The holograms are called “optical trap displays”, created by trapping a single particle in the air using a laser beam. Researchers from Brigham Young University could then move that particle around, leaving a laser-path that floats in the air behind.
In a video published by the researchers, the holograms could be used to make the “displays of science fiction”. By moving the particle fast enough, the entire image can be seen all at once.
Currently, it is possible to create the effect of a phaser blast or a disrupter charge, which were used to engineer a battle sequence between equally small versions of the Starship Enterprise and a Klingon Battle Cruiser. Yoda and Darth Vader were also shown in battle, using appropriately-coloured lasers for their swords.
The researchers recreated photon torpedoes launching and striking the enemy ship which could be seen with the naked eye – completely absent of computer generated effects.
“What you’re seeing in the scenes we create is real; there is nothing computer generated about them,” said lead researcher Dan Smalley, a professor of electrical engineering at BYU.
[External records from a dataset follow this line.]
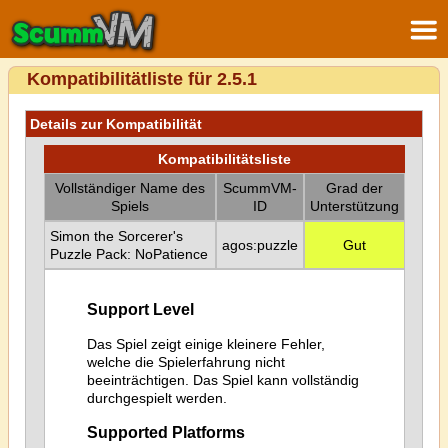
Kompatibilitätliste für 2.5.1
Details zur Kompatibilität
Kompatibilitätsliste
Vollständiger Name des
ScummVM-
Grad der
Spiels
ID
Unterstützung
Simon the Sorcerer's
agos:puzzle
Gut
Puzzle Pack: NoPatience
Support Level
Das Spiel zeigt einige kleinere Fehler,
welche die Spielerfahrung nicht
beeinträchtigen. Das Spiel kann vollständig
durchgespielt werden.
Supported Platforms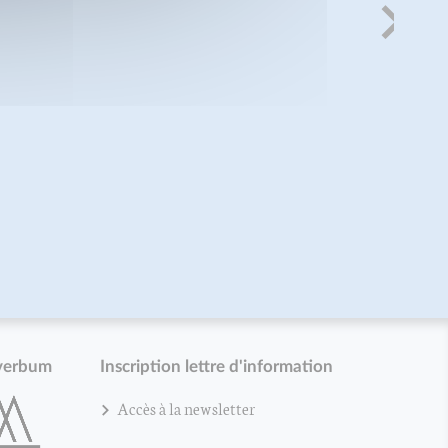
verbum
Inscription lettre d'information
Accès à la newsletter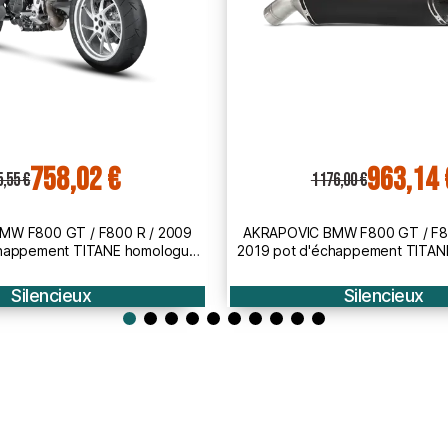
963,14 €
723,34 
76,00 €
883,20 €
MW F800 GT / F800 R / 2009
AKRAPOVIC Yamaha FZ1 FAZER / 
chappement TITANE homologué
d'échappement CARBONE homolo
4 SLIP-ON 1811-3291
ON 1811-2983
Silencieux
Silencieux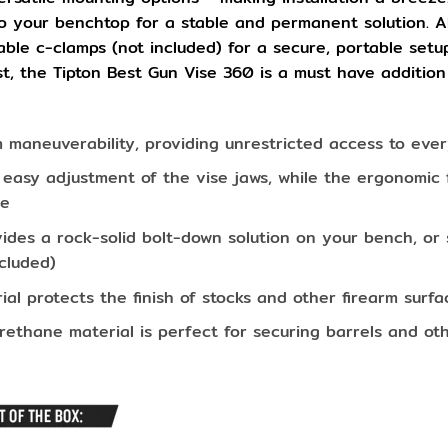
o your benchtop for a stable and permanent solution. Al
ble c-clamps (not included) for a secure, portable setu
st, the Tipton Best Gun Vise 360 is a must have additio
maneuverability, providing unrestricted access to ever
easy adjustment of the vise jaws, while the ergonomic f
le
vides a rock-solid bolt-down solution on your bench, o
cluded)
al protects the finish of stocks and other firearm surfa
thane material is perfect for securing barrels and othe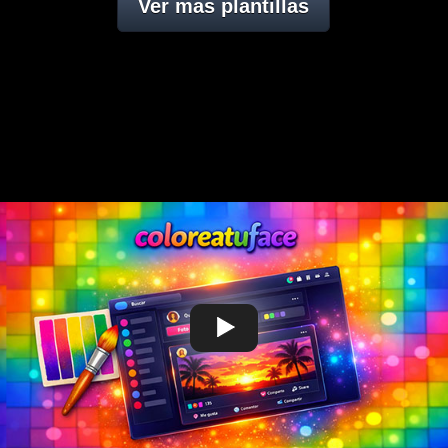
Ver mas plantillas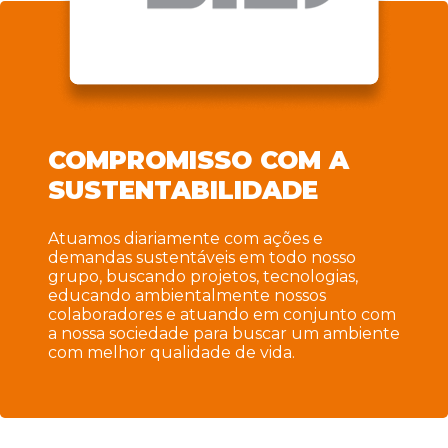
COMPROMISSO COM A
SUSTENTABILIDADE
Atuamos diariamente com ações e
demandas sustentáveis em todo nosso
grupo, buscando projetos, tecnologias,
educando ambientalmente nossos
colaboradores e atuando em conjunto com
a nossa sociedade para buscar um ambiente
com melhor qualidade de vida.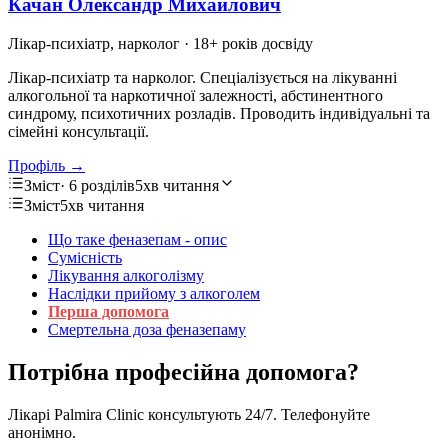
Качан Олександр Михайлович
Лікар-психіатр, нарколог
· 18+ років досвіду
Лікар-психіатр та нарколог. Спеціалізується на лікуванні
алкогольної та наркотичної залежності, абстинентного
синдрому, психотичних розладів. Проводить індивідуальні та
сімейні консультації.
Профіль →
Зміст
· 6 розділів
5хв читання
Зміст
5хв читання
Що таке феназепам - опис
Сумісність
Лікування алкоголізму
Наслідки прийому з алкоголем
Перша допомога
Смертельна доза феназепаму
Потрібна професійна допомога?
Лікарі Palmira Clinic консультують 24/7. Телефонуйте
анонімно.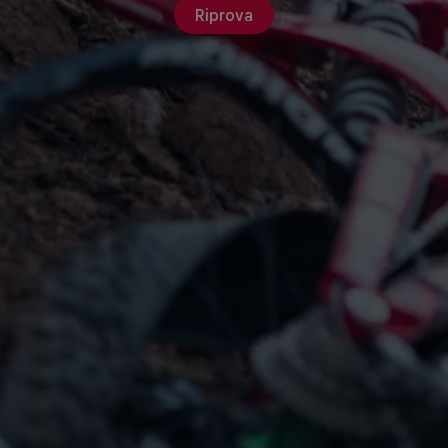
Riprova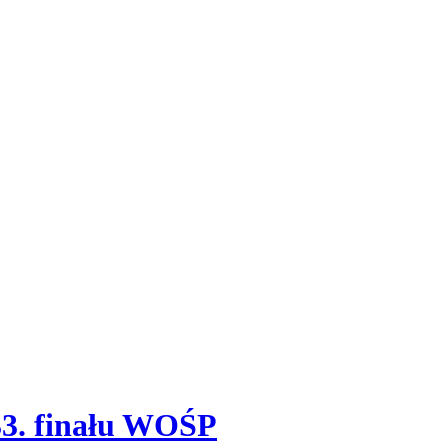
 33. finału WOŚP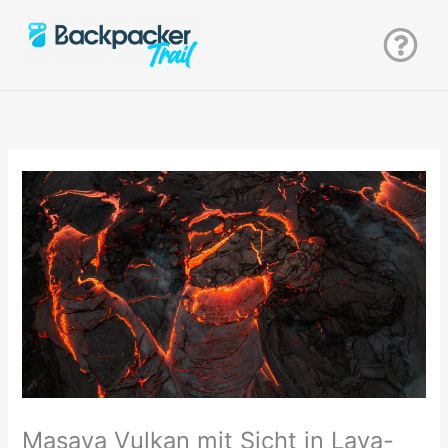
Zum
Inhalt
springen
Masaya Vulkan mit Sicht in Lava-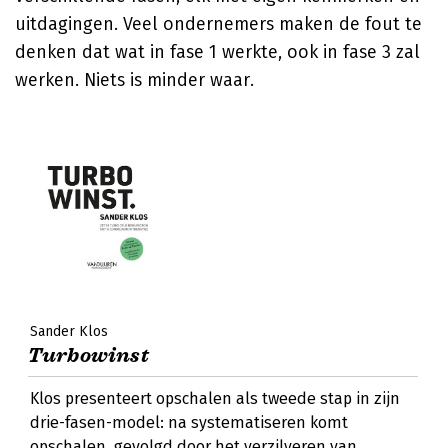
uitdagingen. Veel ondernemers maken de fout te
denken dat wat in fase 1 werkte, ook in fase 3 zal
werken. Niets is minder waar.
Sander Klos
Turbowinst
Klos presenteert opschalen als tweede stap in zijn
drie-fasen-model: na systematiseren komt
opschalen, gevolgd door het verzilveren van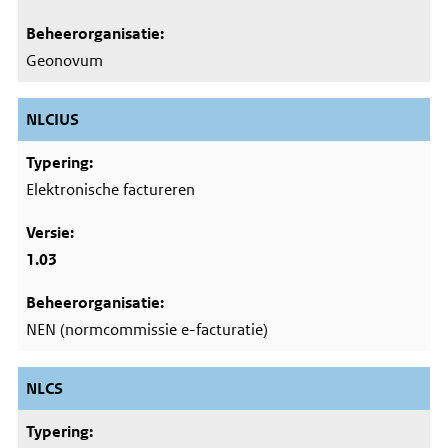
Geonovum
NLCIUS
Elektronische factureren
1.03
NEN (normcommissie e-facturatie)
NLCS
“This is not like the movies, where the lightsabers or the photon torpedoes never really existed in physical space. These are real, and if you look at them from any angle, you will see them existing in that space.”
The researchers created virtual stick figures that could walk in the air, and could interact with the virtual images by having a student place a finger in the middle of the display and demonstrate the stick figure walk along it and jump off the end.
“Most 3D displays require you to look at a screen, but our technology allows us to create images floating in space — and they’re physical; not some mirage,” Smalley said. “This technology can make it possible to create vibrant animated content that orbits around or crawls on or explodes out of every day physical objects.”
The researchers detailed this breakthrough in “Simulating virtual images in optical trap displays”, published in Nature Scientific Reports.
It is hypothesised that with some “fancy tricks” using motion parallax, it might be possible to make the illusion appear bigger than it actually is, up to theoretically an infinite size display”.